I used the amortization calculator on our mortgage bank's website. If I put our monthly snowball toward it like you're describing above, we could pay it down in 2.5 years instead of 8. That is so tempting but would really mean no vacay and very little spending all that time.
Right now I have other obligations with our snowball and desperately need new bedroom furniture which will now have to wait until spring with ds going to trade school. Dh's truck is a 2011 and still running great but must consider replacing it in the 3-5 year plan. Realistically, if employment stays steady, in 3 years we could start attacking the mortgage and kick it to the curb quickly.
 
Anyone who is thinking about it, now is a good time to refinance your home. Think about the savings you will be putting back into your pocket. I know that Third Federal Savings has an offer or refinancing for just $295.00 and really great rates.

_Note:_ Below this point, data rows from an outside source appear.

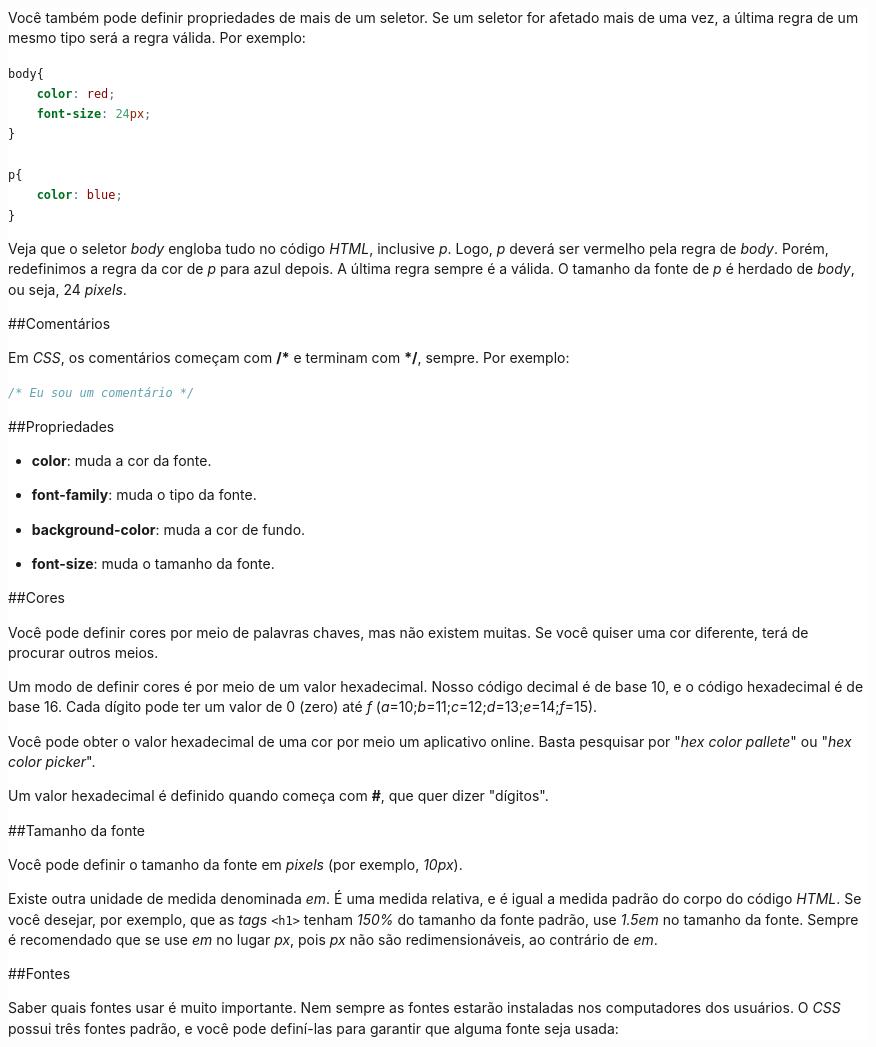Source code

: Você também pode definir propriedades de mais de um seletor. Se um seletor for afetado mais de uma vez, a última regra de um mesmo tipo será a regra válida. Por exemplo: 
```css 
body{ 
	color: red; 
	font-size: 24px; 
} 

p{ 
	color: blue; 
} 
``` 
Veja que o seletor *body* engloba tudo no código *HTML*, inclusive *p*. Logo, *p* deverá ser vermelho pela regra de *body*. Porém, redefinimos a regra da cor de *p* para azul depois. A última regra sempre é a válida. O tamanho da fonte de *p* é herdado de *body*, ou seja, 24 *pixels*. 

##Comentários

Em *CSS*, os comentários começam com **/\*** e terminam com **\*/**, sempre. Por exemplo:
```css 
/* Eu sou um comentário */ 
```
##Propriedades

- **color**: muda a cor da fonte. 
 
- **font-family**: muda o tipo da fonte. 
 
- **background-color**: muda a cor de fundo. 
 
- **font-size**: muda o tamanho da fonte. 

##Cores

Você pode definir cores por meio de palavras chaves, mas não existem muitas. Se você quiser uma cor diferente, terá de procurar outros meios. 
 
Um modo de definir cores é por meio de um valor hexadecimal. Nosso código decimal é de base 10, e o código hexadecimal é de base 16. Cada dígito pode ter um valor de 0 (zero) até *f* (*a*=10;*b*=11;*c*=12;*d*=13;*e*=14;*f*=15). 
 
Você pode obter o valor hexadecimal de uma cor por meio um aplicativo online. Basta pesquisar por "*hex color pallete*" ou "*hex color picker*". 
 
Um valor hexadecimal é definido quando começa com **#**, que quer dizer "dígitos". 

##Tamanho da fonte

Você pode definir o tamanho da fonte em *pixels* (por exemplo, *10px*). 
 
Existe outra unidade de medida denominada *em*. É uma medida relativa, e é igual a medida padrão do corpo do código *HTML*. Se você desejar, por exemplo, que as *tags* `<h1>` tenham *150%* do tamanho da fonte padrão, use *1.5em* no tamanho da fonte. Sempre é recomendado que se use *em* no lugar *px*, pois *px* não são redimensionáveis, ao contrário de *em*. 

##Fontes

Saber quais fontes usar é muito importante. Nem sempre as fontes estarão instaladas nos computadores dos usuários. O *CSS* possui três fontes padrão, e você pode definí-las para garantir que alguma fonte seja usada: 
 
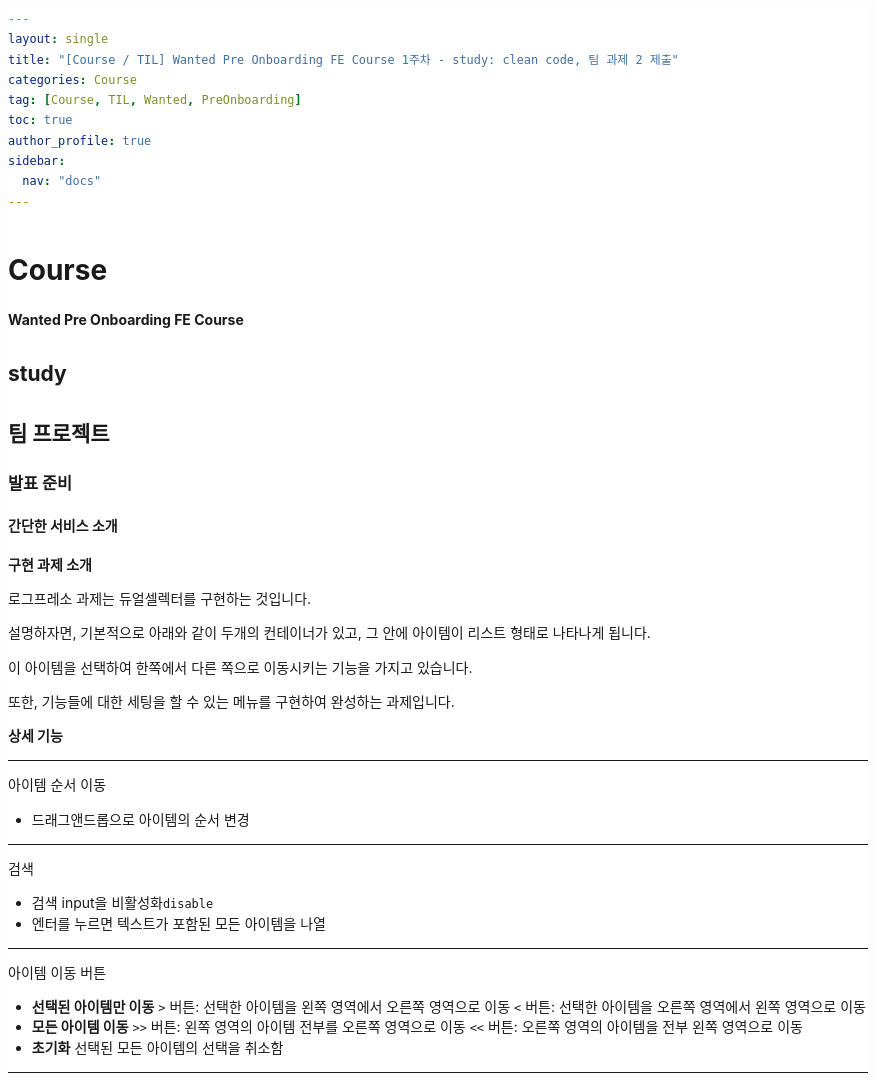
 ```yaml
---
layout: single
title: "[Course / TIL] Wanted Pre Onboarding FE Course 1주차 - study: clean code, 팀 과제 2 제출"
categories: Course
tag: [Course, TIL, Wanted, PreOnboarding]
toc: true
author_profile: true
sidebar:
  nav: "docs"
---
```


# Course

**Wanted Pre Onboarding FE Course**

## study

## 팀 프로젝트

### 발표 준비

#### 간단한 서비스 소개

**구현 과제 소개**

로그프레소 과제는 듀얼셀렉터를 구현하는 것입니다.

설명하자면, 기본적으로 아래와 같이 두개의 컨테이너가 있고, 그 안에 아이템이 리스트 형태로 나타나게 됩니다.

이 아이템을 선택하여 한쪽에서 다른 쪽으로 이동시키는 기능을 가지고 있습니다.

또한, 기능들에 대한 세팅을 할 수 있는 메뉴를 구현하여 완성하는 과제입니다.

**상세 기능**

---

아이템 순서 이동

- 드래그앤드롭으로 아이템의 순서 변경

---

검색

- 검색 input을 비활성화`disable`
- 엔터를 누르면 텍스트가 포함된 모든 아이템을 나열

---

아이템 이동 버튼

- **선택된 아이템만 이동**
  `>` 버튼: 선택한 아이템을 왼쪽 영역에서 오른쪽 영역으로 이동
  `<` 버튼: 선택한 아이템을 오른쪽 영역에서 왼쪽 영역으로 이동
- **모든 아이템 이동**
  `>>` 버튼: 왼쪽 영역의 아이템 전부를 오른쪽 영역으로 이동
  `<<` 버튼: 오른쪽 영역의 아이템을 전부 왼쪽 영역으로 이동
- **초기화**
  선택된 모든 아이템의 선택을 취소함

---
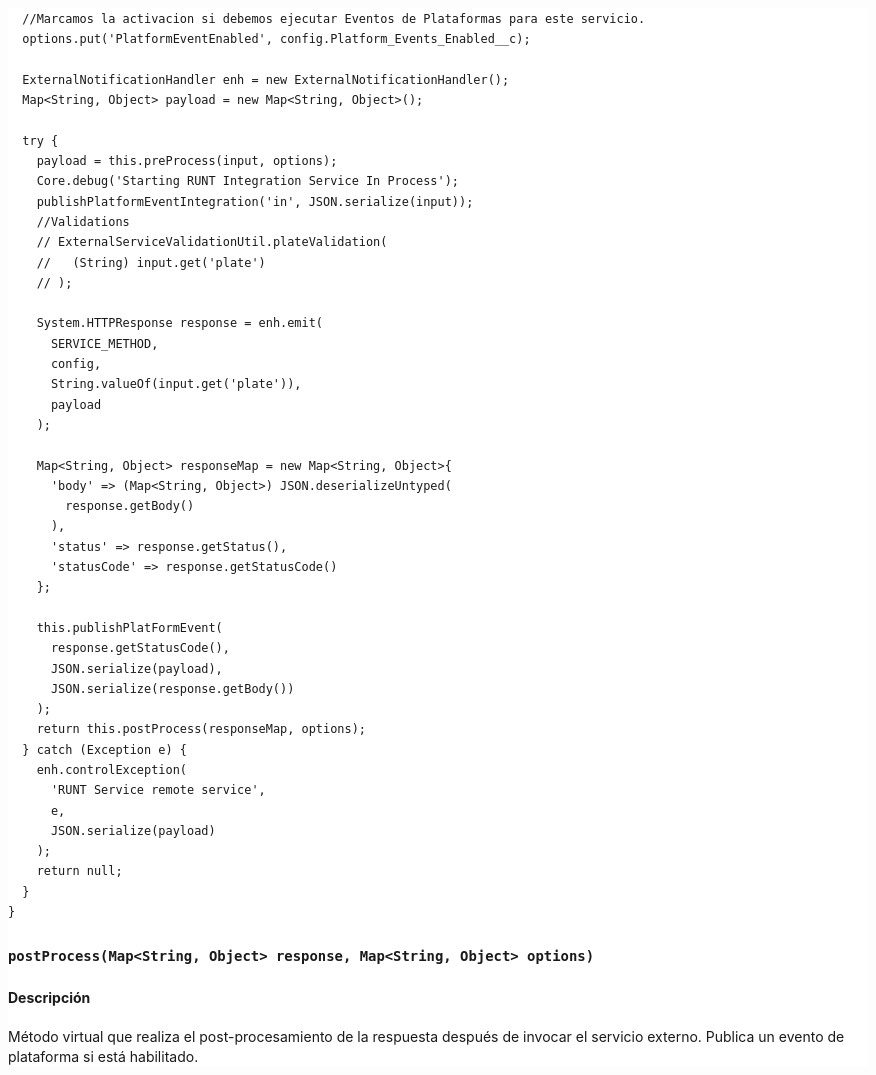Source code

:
 ```apex
  //Marcamos la activacion si debemos ejecutar Eventos de Plataformas para este servicio.
  options.put('PlatformEventEnabled', config.Platform_Events_Enabled__c);

  ExternalNotificationHandler enh = new ExternalNotificationHandler();
  Map<String, Object> payload = new Map<String, Object>();

  try {
    payload = this.preProcess(input, options);
    Core.debug('Starting RUNT Integration Service In Process');
    publishPlatformEventIntegration('in', JSON.serialize(input));
    //Validations
    // ExternalServiceValidationUtil.plateValidation(
    //   (String) input.get('plate')
    // );

    System.HTTPResponse response = enh.emit(
      SERVICE_METHOD,
      config,
      String.valueOf(input.get('plate')),
      payload
    );

    Map<String, Object> responseMap = new Map<String, Object>{
      'body' => (Map<String, Object>) JSON.deserializeUntyped(
        response.getBody()
      ),
      'status' => response.getStatus(),
      'statusCode' => response.getStatusCode()
    };

    this.publishPlatFormEvent(
      response.getStatusCode(),
      JSON.serialize(payload),
      JSON.serialize(response.getBody())
    );
    return this.postProcess(responseMap, options);
  } catch (Exception e) {
    enh.controlException(
      'RUNT Service remote service',
      e,
      JSON.serialize(payload)
    );
    return null;
  }
}
```

### `postProcess(Map<String, Object> response, Map<String, Object> options)`

#### Descripción
Método virtual que realiza el post-procesamiento de la respuesta después de invocar el servicio externo. Publica un evento de plataforma si está habilitado.
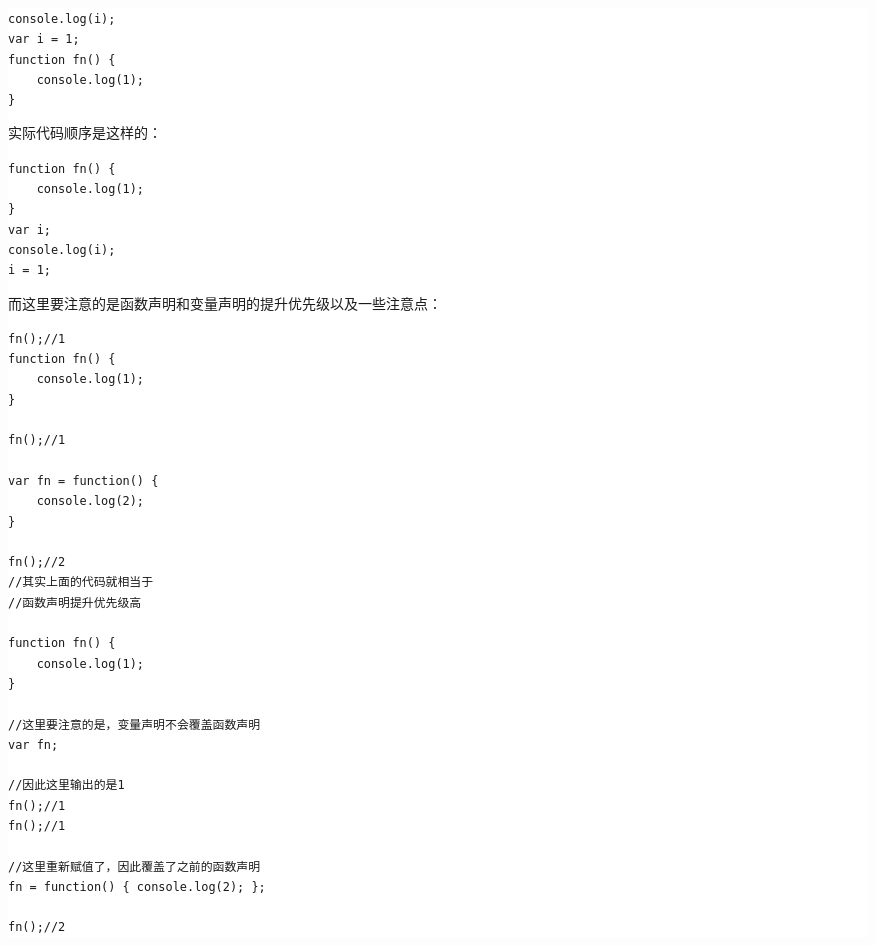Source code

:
 ```
console.log(i);
var i = 1;
function fn() {
    console.log(1);
}
```

实际代码顺序是这样的：

```
function fn() {
    console.log(1);
}
var i;
console.log(i);
i = 1;
```

而这里要注意的是函数声明和变量声明的提升优先级以及一些注意点：

```
fn();//1
function fn() {
    console.log(1);
}

fn();//1

var fn = function() {
    console.log(2);
}

fn();//2
//其实上面的代码就相当于
//函数声明提升优先级高

function fn() {
    console.log(1);
}

//这里要注意的是，变量声明不会覆盖函数声明
var fn;

//因此这里输出的是1
fn();//1
fn();//1

//这里重新赋值了，因此覆盖了之前的函数声明
fn = function() { console.log(2); };

fn();//2
```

Even if all you are doing is getting your rate 1/2 a percent lower you are adding money back into your pocket for the cost of $295.

I just looked into this. The $295/low cost mortgages are all higher rate than we're paying, currently @ 3.0%, and would extend our payments from 8 years to 10. The non-low cost mortgages have better rates but would require $3000-4000+ out of pocket to close and would still reset the clock to 10 years. Their rates are pretty impressive! I wish we had this in our early years. We thought less than 7% was super back then.

I think we're in the zone that is close enough to the finish line that unless rates drop to like 1.5%, doing a refi won't be beneficial for us.
 
I used the amortization calculator on our mortgage bank's website. If I put our monthly snowball toward it like you're describing above, we could pay it down in 2.5 years instead of 8. That is so tempting but would really mean no vacay and very little spending all that time.
Right now I have other obligations with our snowball and desperately need new bedroom furniture which will now have to wait until spring with ds going to trade school. Dh's truck is a 2011 and still running great but must consider replacing it in the 3-5 year plan. Realistically, if employment stays steady, in 3 years we could start attacking the mortgage and kick it to the curb quickly.

What’s a snowball?
 
We didn't have a whole lot of equity when we did our refi, probably about the same as you. We were paying PMI before and we still are, but our PMI amount went down by about 50 bucks. As long as you're not pulling money out, I don't see why you wouldn't be able to refinance to a lower rate.

I think our problem would be is we tore a super crappy unpermitted addition off the side of our house. While it technically wasn't permitted, they still had it included in the square footage and written in as an additional bedroom when we purchased. Since it was unpermitted, we just tore it off and didn't tell anybody lol.